Find every line in the records below that holds the word "Seite", and copy it out.

═══ Provided entries

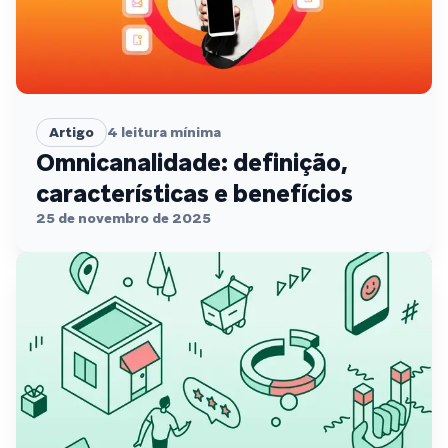
Artigo
4
leitura mínima
Omnicanalidade: definição,
características e benefícios
25 de novembro de 2025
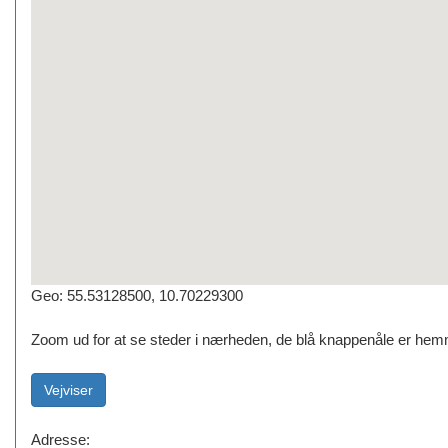
Geo: 55.53128500, 10.70229300
Zoom ud for at se steder i nærheden, de blå knappenåle er hemm
Adresse:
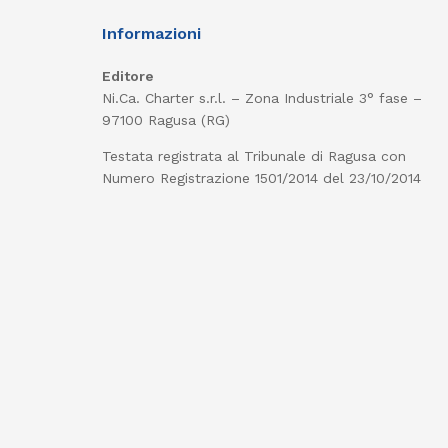
Informazioni
Editore
Ni.Ca. Charter s.r.l. – Zona Industriale 3° fase –
97100 Ragusa (RG)
Testata registrata al Tribunale di Ragusa con
Numero Registrazione 1501/2014 del 23/10/2014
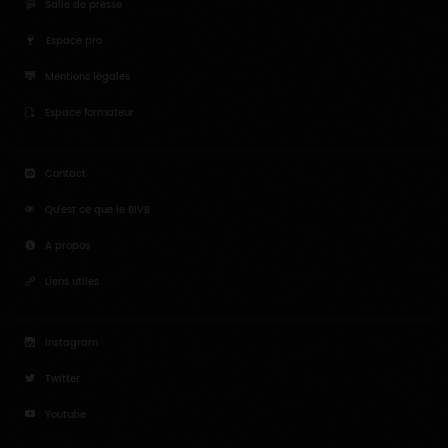
Salle de presse
Espace pro
Mentions légales
Espace formateur
Contact
Qu'est ce que le BIVB
A propos
Liens utiles
Instagram
Twitter
Youtube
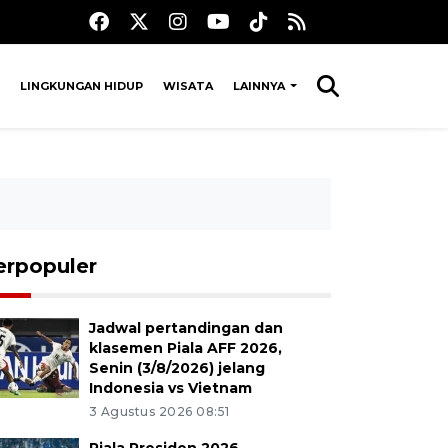
LINGKUNGAN HIDUP
WISATA
LAINNYA
erpopuler
Jadwal pertandingan dan
klasemen Piala AFF 2026,
Senin (3/8/2026) jelang
Indonesia vs Vietnam
3 Agustus 2026 08:51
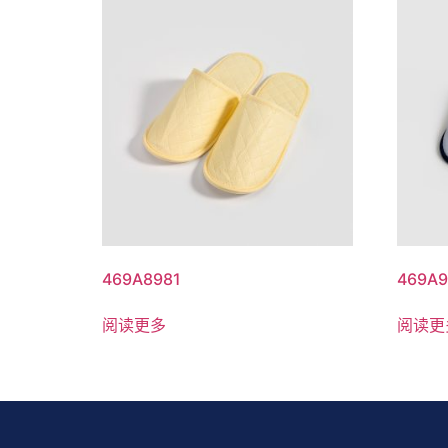
469A8981
469A9
阅读更多
阅读更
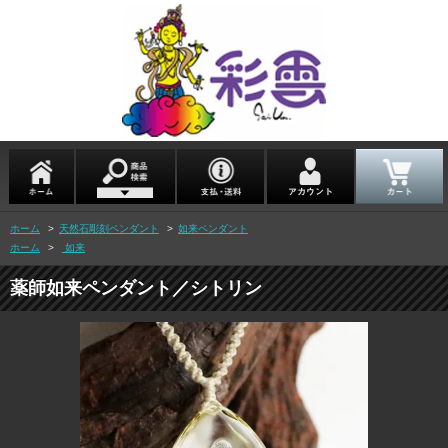
ホーム
>
天然石彫刻ペンダント
>
如来ペンダント
ホーム
>
如来
薬師如来ペンダント／シトリン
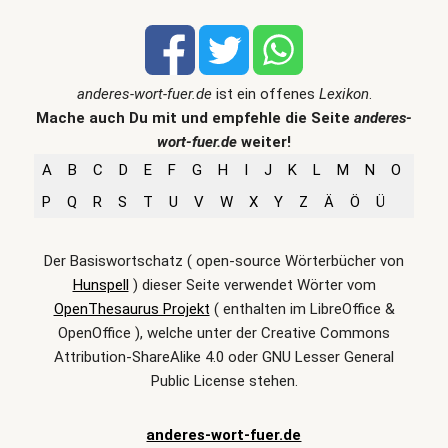
anderes-wort-fuer.de
ist ein offenes
Lexikon
.
Mache auch Du mit und empfehle die Seite
anderes-
wort-fuer.de
weiter!
A
B
C
D
E
F
G
H
I
J
K
L
M
N
O
P
Q
R
S
T
U
V
W
X
Y
Z
Ä
Ö
Ü
Der Basiswortschatz ( open-source Wörterbücher von
Hunspell
) dieser Seite verwendet Wörter vom
OpenThesaurus Projekt
( enthalten im LibreOffice &
OpenOffice ), welche unter der Creative Commons
Attribution-ShareAlike 4.0 oder GNU Lesser General
Public License stehen.
anderes-wort-fuer.de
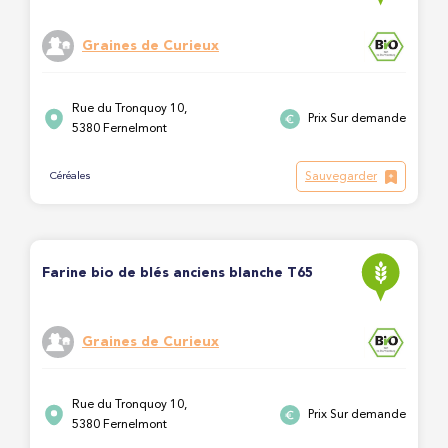
Graines de Curieux
Rue du Tronquoy 10,
Prix Sur demande
5380 Fernelmont
Sauvegarder
Céréales
Farine bio de blés anciens blanche T65
Graines de Curieux
Rue du Tronquoy 10,
Prix Sur demande
5380 Fernelmont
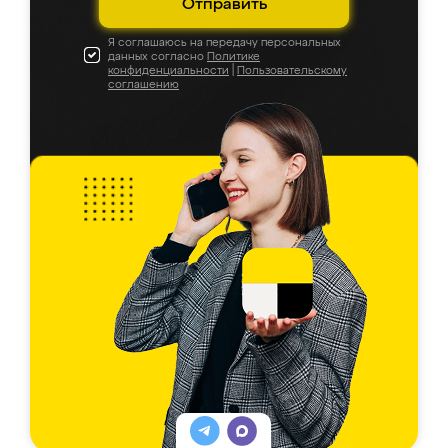
Отправить
Я соглашаюсь на передачу персональных
данных согласно
Политике
конфиденциальности
|
Пользовательскому
соглашению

══════

_Result of this exercise_
Mache auch Du mit und empfehle die Seite
) dieser Seite verwendet Wörter vom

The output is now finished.